Critique de La légende du saint buveur, de Joseph Roth, vu le 7 septembre 2022 au Théâtre du Lucernaire
Interprétation, adaptation et mise en scène de Christophe Malavoy
Ça fait un bout de temps que ce spectacle me fait de l’oeil. Créé au Festival OFF d’Avignon en 2019, il était prévu pour une tournée en 2020, malheureusement annulée par notre cher covid. Il a repris une partie de cette tournée l’année dernière, et est enfin revenu à Paris pour cette rentrée théâtrale 2022. Je ne connais ni l’histoire, ni l’auteur, ni l’interprète, mais j’en ai beaucoup entendu parler et j’en ai conclu que ce trio était la promesse d’une bonne soirée. Je ne m’étais pas trompée.
La légende du saint buveur, c’est celle d’Andréas, un sans-abri alcoolique à qui un inconnu offre de l’argent au début de l’histoire. Andreas n’a plus aucun bien matériel, il vit sous les ponts, mais cette misère ne lui enlève aucun cas son honneur, et il promet à l’inconnu qu’il remboursera sa dette. Nous suivrons alors ses différentes tentatives pour tenir sa promesse, et comment, alors qu’il semble incapable d’économiser l’argent qui lui reste, une étrange providence multipliera les occasions de se racheter en faisant pleuvoir sur son chemin des pluies de billets.
Je n’ai pas lu la nouvelle, mais le spectacle fait complètement honneur à cette légende évoquée dans le titre. Malavoy parvient à créer une réelle atmosphère, à nous emmener ailleurs, dans un ailleurs qui pourrait être le rêve d’Andréas. C’est un texte qui ne ressemble à rien d’autre, une histoire qui pourrait être un délire d’agonie autant qu’un conte fantastique. Christophe Malavoy parvient à proposer tout ça à la fois, grâce à une adaptation, une mise en scène et une interprétation d’une très grande finesse.

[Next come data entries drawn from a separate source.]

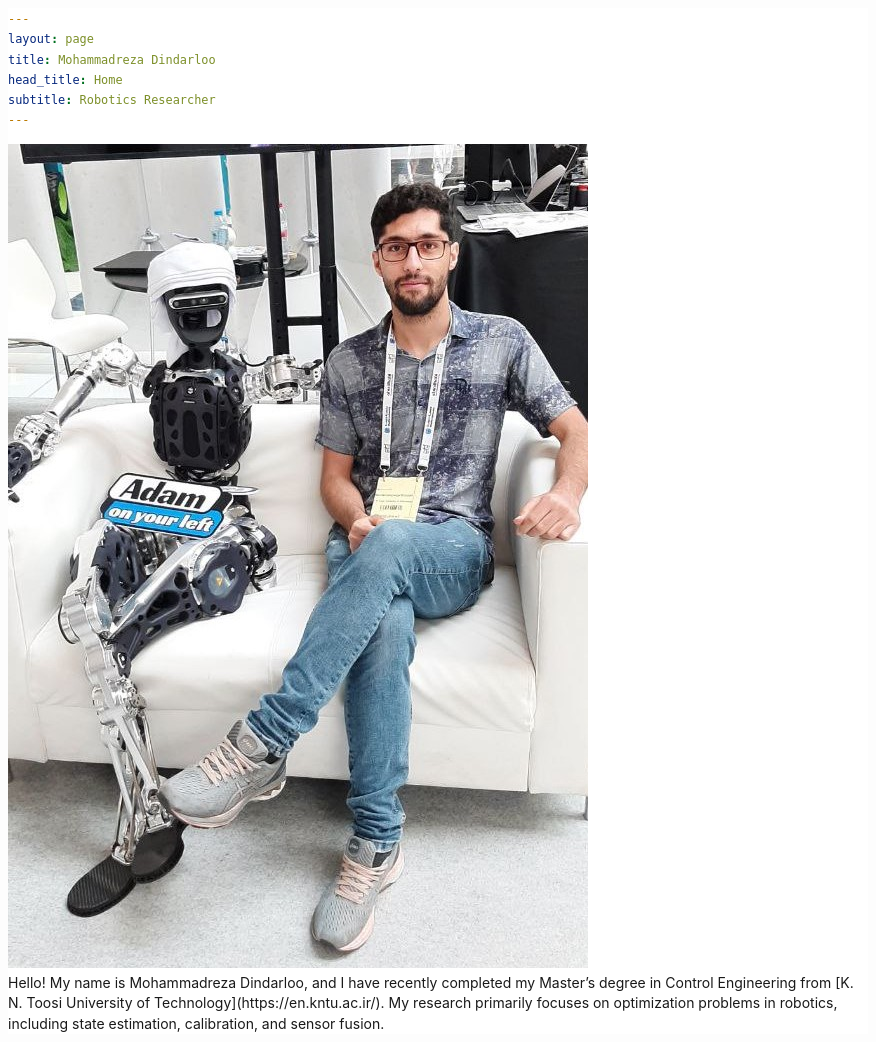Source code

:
 ```yaml
---
layout: page
title: Mohammadreza Dindarloo
head_title: Home
subtitle: Robotics Researcher 
---
```

<link rel="stylesheet" href="https://cdnjs.cloudflare.com/ajax/libs/font-awesome/6.0.0-beta3/css/all.min.css">

<div class="pretty-links">
<div class="grid">
<div class="unit golden-small profile-pic">
<img class='site-profile' src="/assets/img/MohammadrezaDindarloo_mainpage.jpg">
</div>
<div class="unit golden-large">
<div class="lead lead-about">  
  Hello! My name is Mohammadreza Dindarloo, and I have recently completed my Master’s degree in Control Engineering from [K. N. Toosi University of Technology](https://en.kntu.ac.ir/). My research primarily focuses on optimization problems in robotics, including state estimation, calibration, and sensor fusion.
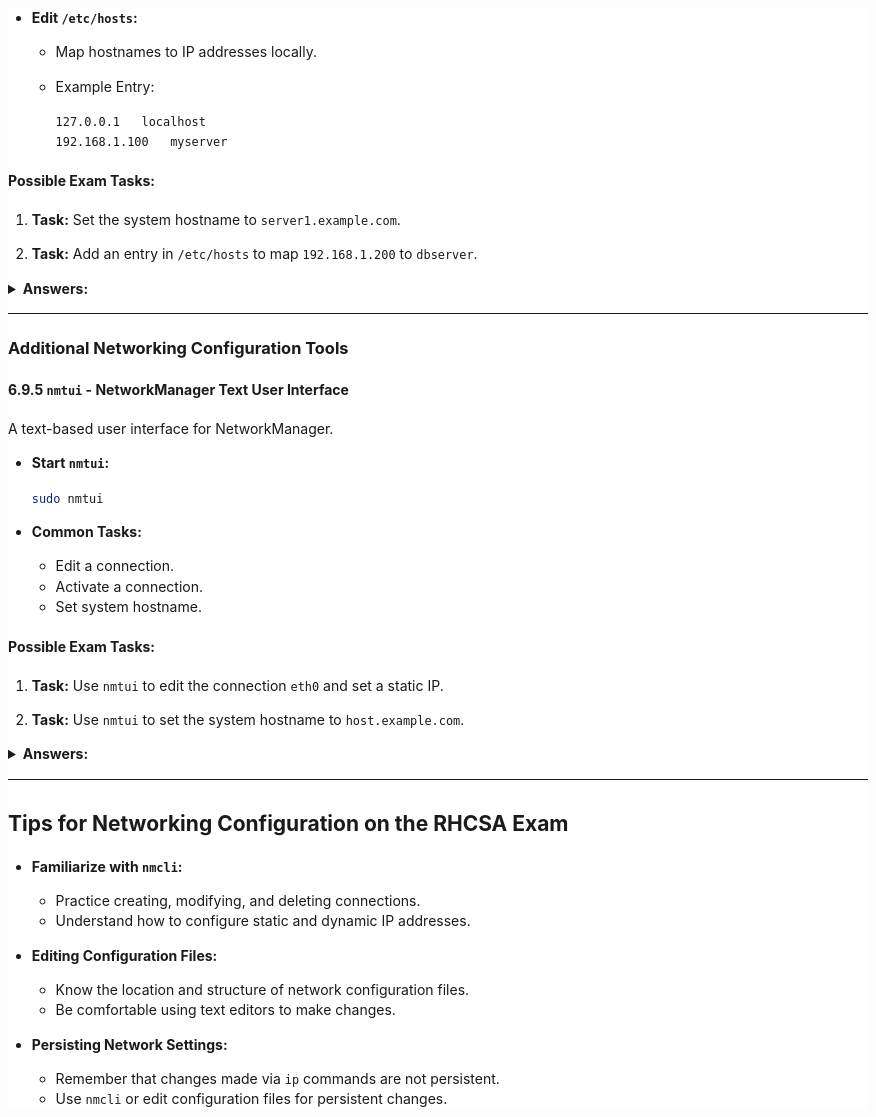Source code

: - **Edit `/etc/hosts`:**

  - Map hostnames to IP addresses locally.

  - Example Entry:

    ```bash
    127.0.0.1   localhost
    192.168.1.100   myserver
    ```

#### **Possible Exam Tasks:**

1. **Task:** Set the system hostname to `server1.example.com`.

2. **Task:** Add an entry in `/etc/hosts` to map `192.168.1.200` to `dbserver`.

<details><summary><strong>Answers:</strong></summary></details>

---

### **Additional Networking Configuration Tools**

#### **6.9.5 `nmtui` - NetworkManager Text User Interface**

A text-based user interface for NetworkManager.

- **Start `nmtui`:**
  ```bash
  sudo nmtui
  ```

- **Common Tasks:**
  - Edit a connection.
  - Activate a connection.
  - Set system hostname.

#### **Possible Exam Tasks:**

1. **Task:** Use `nmtui` to edit the connection `eth0` and set a static IP.

2. **Task:** Use `nmtui` to set the system hostname to `host.example.com`.

<details><summary><strong>Answers:</strong></summary></details>

---

## Tips for Networking Configuration on the RHCSA Exam

- **Familiarize with `nmcli`:**
  - Practice creating, modifying, and deleting connections.
  - Understand how to configure static and dynamic IP addresses.

- **Editing Configuration Files:**
  - Know the location and structure of network configuration files.
  - Be comfortable using text editors to make changes.

- **Persisting Network Settings:**
  - Remember that changes made via `ip` commands are not persistent.
  - Use `nmcli` or edit configuration files for persistent changes.
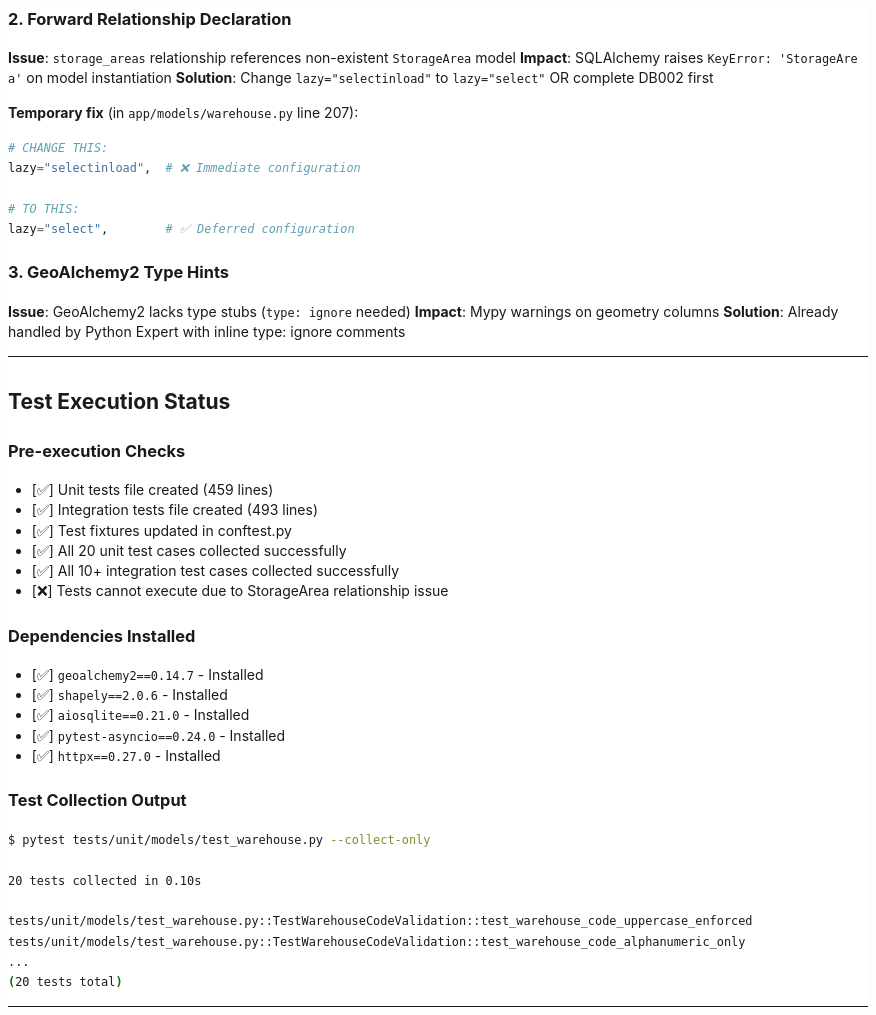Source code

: ### 2. Forward Relationship Declaration

**Issue**: `storage_areas` relationship references non-existent `StorageArea` model
**Impact**: SQLAlchemy raises `KeyError: 'StorageArea'` on model instantiation
**Solution**: Change `lazy="selectinload"` to `lazy="select"` OR complete DB002 first

**Temporary fix** (in `app/models/warehouse.py` line 207):

```python
# CHANGE THIS:
lazy="selectinload",  # ❌ Immediate configuration

# TO THIS:
lazy="select",        # ✅ Deferred configuration
```

### 3. GeoAlchemy2 Type Hints

**Issue**: GeoAlchemy2 lacks type stubs (`type: ignore` needed)
**Impact**: Mypy warnings on geometry columns
**Solution**: Already handled by Python Expert with inline type: ignore comments

---

## Test Execution Status

### Pre-execution Checks

- [✅] Unit tests file created (459 lines)
- [✅] Integration tests file created (493 lines)
- [✅] Test fixtures updated in conftest.py
- [✅] All 20 unit test cases collected successfully
- [✅] All 10+ integration test cases collected successfully
- [❌] Tests cannot execute due to StorageArea relationship issue

### Dependencies Installed

- [✅] `geoalchemy2==0.14.7` - Installed
- [✅] `shapely==2.0.6` - Installed
- [✅] `aiosqlite==0.21.0` - Installed
- [✅] `pytest-asyncio==0.24.0` - Installed
- [✅] `httpx==0.27.0` - Installed

### Test Collection Output

```bash
$ pytest tests/unit/models/test_warehouse.py --collect-only

20 tests collected in 0.10s

tests/unit/models/test_warehouse.py::TestWarehouseCodeValidation::test_warehouse_code_uppercase_enforced
tests/unit/models/test_warehouse.py::TestWarehouseCodeValidation::test_warehouse_code_alphanumeric_only
...
(20 tests total)
```

---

Ce spectacle est une petite merveille, plein de miracles au même titre que son histoire. Malavoy réussit à mettre le spectateur dans le même état que son personnage, Andreas. Il nous maintient dans une espèce de légèreté presque euphorique tout en y mêlant une mélancolie prégnante. Tout rappelle le tragique à cet homme qui pourtant reste joyeux et positif, et le spectateur a beau sentir la fatalité qui pèse sur l’histoire, il rit de ces situations extraordinaires qui s’enchaînent en faisant fi de tout réalisme.
Ces deux ambiances cohabitent parfaitement sur le plateau. Christophe Malavoy a fait de la place pour tous les moments, pour toutes les émotions. Il semble laisser des indices ça et là qui indiquent au spectateur de voir plus loin que l’histoire qu’il raconte. Les chansons et les morceaux de trompette qu’il interprète, avec la puissance d’incarnation d’un Reggiani, sont en totale harmonie avec la tonalité du spectacle. La construction et l’interprétation singulières de tout ce qui entoure Andréas sont pour moi de l’ordre d’un effet spécial théâtral, comme un flou intentionnel pour nous déstabiliser. Le tout est empaqueté dans une grande légèreté, de cette simplicité brillante qu’on ne rencontre que chez les plus Grands. Bravo.
C’est une émotion sur le fil. L’émotion de l’enfant qui écoute une histoire. L’émotion de l’adulte qui entend cette histoire.